No dia 17 de julho de 2024, o Papa Francisco publicou uma carta, dando aula magistral sobre o papel da literatura na educação. Lembra que havia sido professor de literatura numa escola jesuíta, em Santa Fé, na sua Argentina, e queria que os alunos lessem os clássicos, mas eles preferiam obras contemporâneas. Respeitou seus desejos, porque “afinal, o coração procura mais e, na literatura, cada um encontra seu próprio caminho”.
Pessoalmente, confessa sua preferência pelos artistas das tragédias, “porque podemos sentir as suas obras como nossas, como expressão de nossos próprios dramas. No fundo, ao chorar o destino das personagens, estamos a chorar por nós mesmos: o nosso vazio, as nossas falhas, a nossa solidão”. Insiste, porém, na liberdade de escolha, “cada um encontrará os livros que falarão à sua própria vida e que se tornarão verdadeiros companheiros de viagem”.
Cada obra se renova sempre em cada leitor, repercute nele de forma singular, única. Ela é repouso no cansaço, companhia na solidão, consolo nos momentos de fracasso e desilusão. Um bom livro ajuda a enfrentar a tempestade até nos devolver à serenidade da vida. A literatura tem a ver com o que cada um de nós deseja da vida, uma vez que entra numa relação íntima com a nossa existência concreta, com suas tensões existenciais, com os seus desejos e significados, confessa o pontífice.
Francisco lembra que o apóstolo Paulo entendia que a literatura, seja ela mesmo pagã, descobre os abismos que habitam o homem, levando-o a um diálogo fecundo tanto com a cultura do seu tempo quanto com todas as culturas que o antecederam. Evoca cientistas que, num ponto de vista pragmático, afirmam que o hábito de ler produz inúmeros efeitos positivos na vida de uma pessoa: ajuda-a a ampliar seu vocabulário, a desenvolver vários aspectos de sua inteligência, estimula a imaginação e a criatividade, reduz o déficit cognitivo e acalma o estresse e a ansiedade.
Traz à tona grandes nomes como, por exemplo, Marcel Proust, para quem os romances desencadeiam em nós, no espaço de uma hora, todas as alegrias e desgraças possíveis que, durante a vida, levaríamos anos inteiros a conhecer minimamente; e, dessas, as mais intensas nunca nos seriam reveladas, porque a lentidão com que ocorrem nos impede de as perceber.
Passando por seu ilustre conterrâneo Jorge Luis Borges, Francisco diz que aprendeu com ele a magnífica definição de que ler é ouvir a voz de alguém.
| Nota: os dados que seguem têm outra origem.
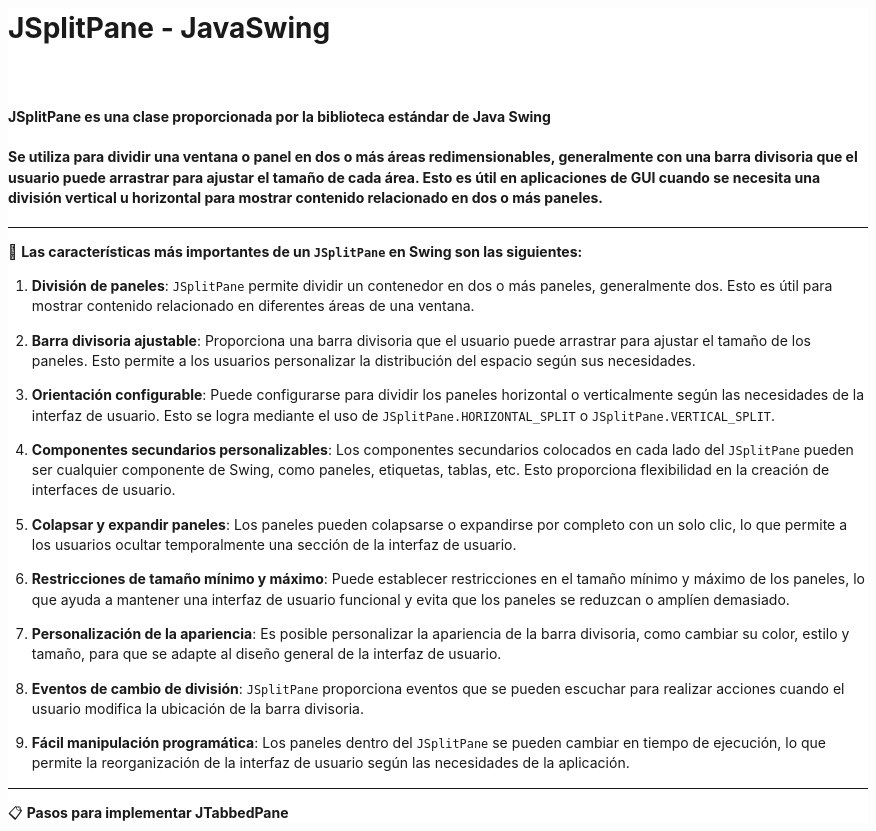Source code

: # JSplitPane - JavaSwing

<img title="" src="https://programchi.ir/wp-content/uploads/2018/05/JSplitPane-min.png" alt="" width="429" data-align="center">

#### JSplitPane es una clase proporcionada por la biblioteca estándar de Java Swing

#### Se utiliza para dividir una ventana o panel en dos o más áreas redimensionables, generalmente con una barra divisoria que el usuario puede arrastrar para ajustar el tamaño de cada área. Esto es útil en aplicaciones de GUI cuando se necesita una división vertical u horizontal para mostrar contenido relacionado en dos o más paneles.

---

:book:  **Las características más importantes de un `JSplitPane` en Swing son las siguientes:**

1. **División de paneles**: `JSplitPane` permite dividir un contenedor en dos o más paneles, generalmente dos. Esto es útil para mostrar contenido relacionado en diferentes áreas de una ventana.

2. **Barra divisoria ajustable**: Proporciona una barra divisoria que el usuario puede arrastrar para ajustar el tamaño de los paneles. Esto permite a los usuarios personalizar la distribución del espacio según sus necesidades.

3. **Orientación configurable**: Puede configurarse para dividir los paneles horizontal o verticalmente según las necesidades de la interfaz de usuario. Esto se logra mediante el uso de `JSplitPane.HORIZONTAL_SPLIT` o `JSplitPane.VERTICAL_SPLIT`.

4. **Componentes secundarios personalizables**: Los componentes secundarios colocados en cada lado del `JSplitPane` pueden ser cualquier componente de Swing, como paneles, etiquetas, tablas, etc. Esto proporciona flexibilidad en la creación de interfaces de usuario.

5. **Colapsar y expandir paneles**: Los paneles pueden colapsarse o expandirse por completo con un solo clic, lo que permite a los usuarios ocultar temporalmente una sección de la interfaz de usuario.

6. **Restricciones de tamaño mínimo y máximo**: Puede establecer restricciones en el tamaño mínimo y máximo de los paneles, lo que ayuda a mantener una interfaz de usuario funcional y evita que los paneles se reduzcan o amplíen demasiado.

7. **Personalización de la apariencia**: Es posible personalizar la apariencia de la barra divisoria, como cambiar su color, estilo y tamaño, para que se adapte al diseño general de la interfaz de usuario.

8. **Eventos de cambio de división**: `JSplitPane` proporciona eventos que se pueden escuchar para realizar acciones cuando el usuario modifica la ubicación de la barra divisoria.

9. **Fácil manipulación programática**: Los paneles dentro del `JSplitPane` se pueden cambiar en tiempo de ejecución, lo que permite la reorganización de la interfaz de usuario según las necesidades de la aplicación.

---

:clipboard: **Pasos para implementar JTabbedPane**
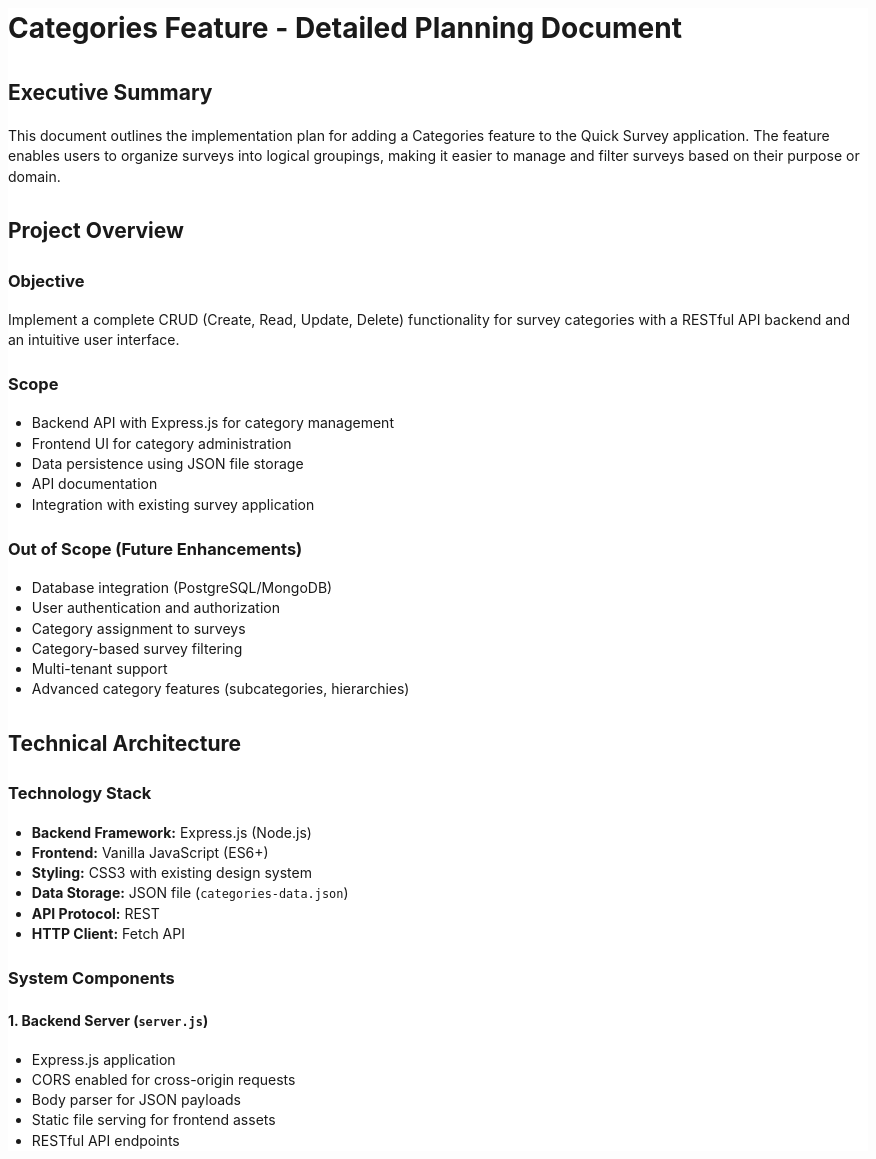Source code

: # Categories Feature - Detailed Planning Document

## Executive Summary
This document outlines the implementation plan for adding a Categories feature to the Quick Survey application. The feature enables users to organize surveys into logical groupings, making it easier to manage and filter surveys based on their purpose or domain.

## Project Overview

### Objective
Implement a complete CRUD (Create, Read, Update, Delete) functionality for survey categories with a RESTful API backend and an intuitive user interface.

### Scope
- Backend API with Express.js for category management
- Frontend UI for category administration
- Data persistence using JSON file storage
- API documentation
- Integration with existing survey application

### Out of Scope (Future Enhancements)
- Database integration (PostgreSQL/MongoDB)
- User authentication and authorization
- Category assignment to surveys
- Category-based survey filtering
- Multi-tenant support
- Advanced category features (subcategories, hierarchies)

## Technical Architecture

### Technology Stack
- **Backend Framework:** Express.js (Node.js)
- **Frontend:** Vanilla JavaScript (ES6+)
- **Styling:** CSS3 with existing design system
- **Data Storage:** JSON file (`categories-data.json`)
- **API Protocol:** REST
- **HTTP Client:** Fetch API

### System Components

#### 1. Backend Server (`server.js`)
- Express.js application
- CORS enabled for cross-origin requests
- Body parser for JSON payloads
- Static file serving for frontend assets
- RESTful API endpoints
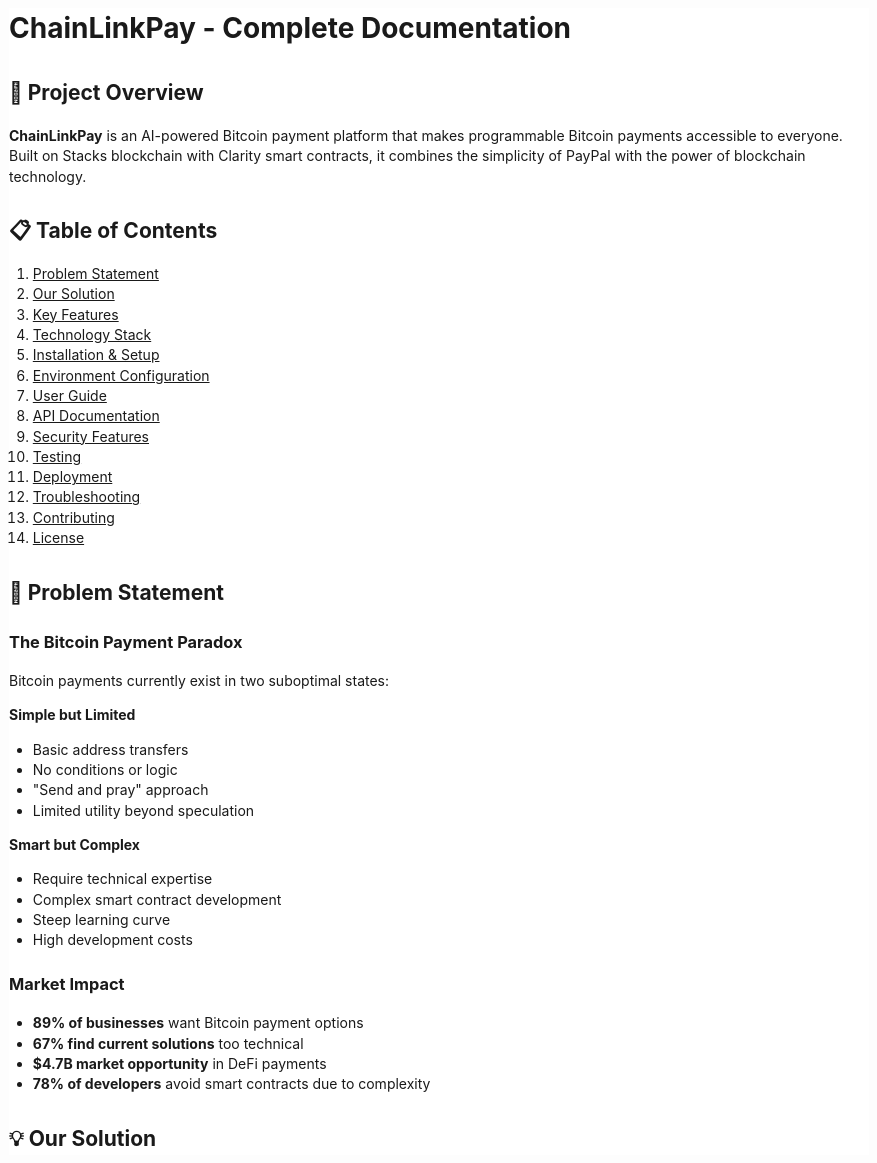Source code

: # ChainLinkPay - Complete Documentation

## 🎯 Project Overview

**ChainLinkPay** is an AI-powered Bitcoin payment platform that makes programmable Bitcoin payments accessible to everyone. Built on Stacks blockchain with Clarity smart contracts, it combines the simplicity of PayPal with the power of blockchain technology.

## 📋 Table of Contents

1. [Problem Statement](#problem-statement)
2. [Our Solution](#our-solution)
3. [Key Features](#key-features)
4. [Technology Stack](#technology-stack)
5. [Installation & Setup](#installation--setup)
6. [Environment Configuration](#environment-configuration)
7. [User Guide](#user-guide)
8. [API Documentation](#api-documentation)
9. [Security Features](#security-features)
10. [Testing](#testing)
11. [Deployment](#deployment)
12. [Troubleshooting](#troubleshooting)
13. [Contributing](#contributing)
14. [License](#license)

## 🎯 Problem Statement

### The Bitcoin Payment Paradox

Bitcoin payments currently exist in two suboptimal states:

**Simple but Limited**
- Basic address transfers
- No conditions or logic
- "Send and pray" approach
- Limited utility beyond speculation

**Smart but Complex**
- Require technical expertise
- Complex smart contract development
- Steep learning curve
- High development costs

### Market Impact
- **89% of businesses** want Bitcoin payment options
- **67% find current solutions** too technical
- **$4.7B market opportunity** in DeFi payments
- **78% of developers** avoid smart contracts due to complexity

## 💡 Our Solution
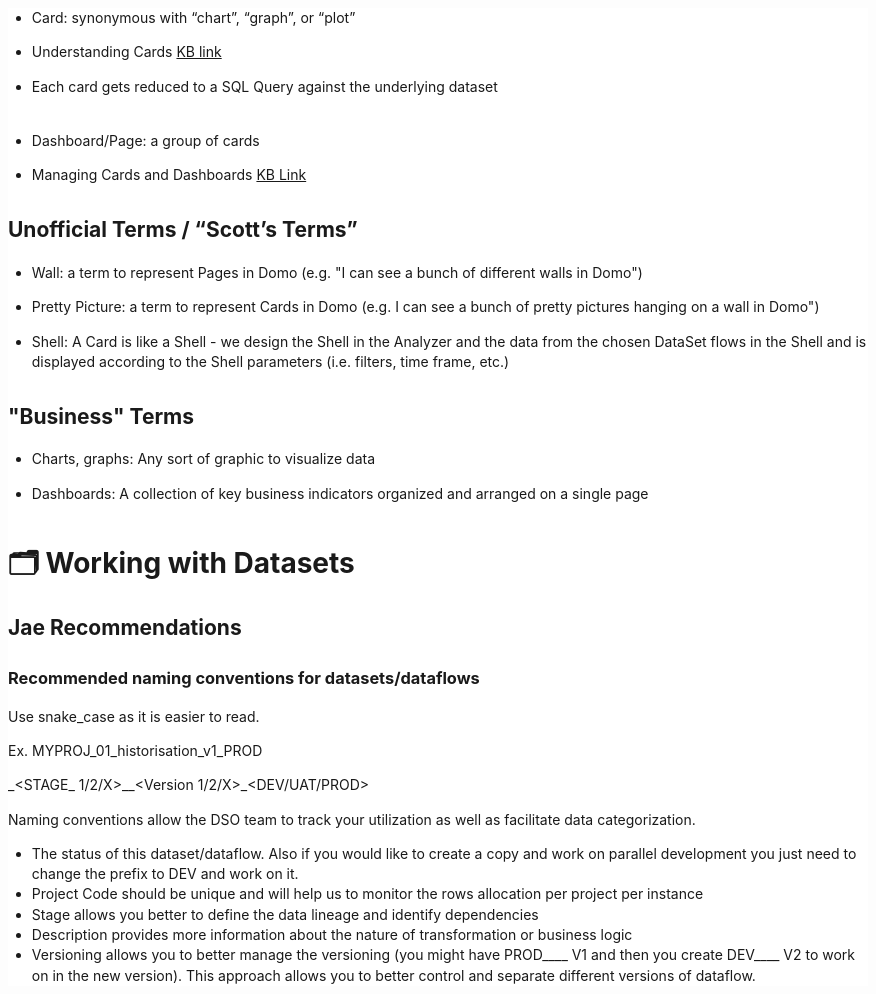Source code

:*   Card: synonymous with “chart”, “graph”, or “plot”

*   Understanding Cards [KB link](https://domohelp.domo.com/hc/en-us/articles/360043428573-Understanding-Cards)
*   Each card gets reduced to a SQL Query against the underlying dataset  
    ﻿

*   Dashboard/Page: a group of cards ﻿

*   Managing Cards and Dashboards [KB Link](https://domohelp.domo.com/hc/en-us/sections/360007295674-Card-and-Dashboard-Management)

Unofficial Terms / “Scott’s Terms”
----------------------------------

*   Wall: a term to represent Pages in Domo (e.g. "I can see a bunch of different walls in Domo")

*   Pretty Picture: a term to represent Cards in Domo (e.g. I can see a bunch of pretty pictures hanging on a wall in Domo")

*   Shell: A Card is like a Shell - we design the Shell in the Analyzer and the data from the chosen DataSet flows in the Shell and is displayed according to the Shell parameters (i.e. filters, time frame, etc.)

"Business" Terms
----------------

*   Charts, graphs: Any sort of graphic to visualize data

*   Dashboards: A collection of key business indicators organized and arranged on a single page

🗂️ Working with Datasets
=========================

Jae Recommendations
-------------------

### Recommended naming conventions for datasets/dataflows

Use snake\_case as it is easier to read.

Ex. MYPROJ\_01\_historisation\_v1\_PROD

<PROJECT CODE>\_<STAGE\_ 1/2/X>\_<Description>\_<Version 1/2/X>\_<DEV/UAT/PROD>

Naming conventions allow the DSO team to track your utilization as well as facilitate data categorization.

*   The status of this dataset/dataflow. Also if you would like to create a copy and work on parallel development you just need to change the prefix to DEV and work on it.
*   Project Code should be unique and will help us to monitor the rows allocation per project per instance
*   Stage allows you better to define the data lineage and identify dependencies
*   Description provides more information about the nature of transformation or business logic
*   Versioning allows you to better manage the versioning (you might have PROD\_\_\_\_ V1 and then you create DEV\_\_\_\_ V2 to work on in the new version). This approach allows you to better control and separate different versions of dataflow.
Borges ensinava a seus alunos que o mais importante é ler, entrar em contato direto com a literatura, mergulhar no texto vivo que se tem diante de si, ouvir o que o autor tem a nos dizer. “Não esqueçamos o quanto é perigoso deixar de ouvir a voz do outro que nos interpela”, adverte o Papa.
Regressando de uma viagem ao Japão, perguntado sobre o que o Ocidente teria a aprender com o Oriente, Francisco respondeu: creio que falte ao Ocidente um pouco de poesia. Cita o teólogo alemão Karl Rahner: as palavras do poeta estão cheias de saudade, são portas que se abrem para o infinito, portas que se escancaram à imensidão.
O olhar da literatura forma o leitor para o descentramento, ensinando-lhe uma pobreza que é fonte de extraordinária riqueza, escreve o Papa. Francisco deu a aula que teria sido a dos meus sonhos de professor de literatura.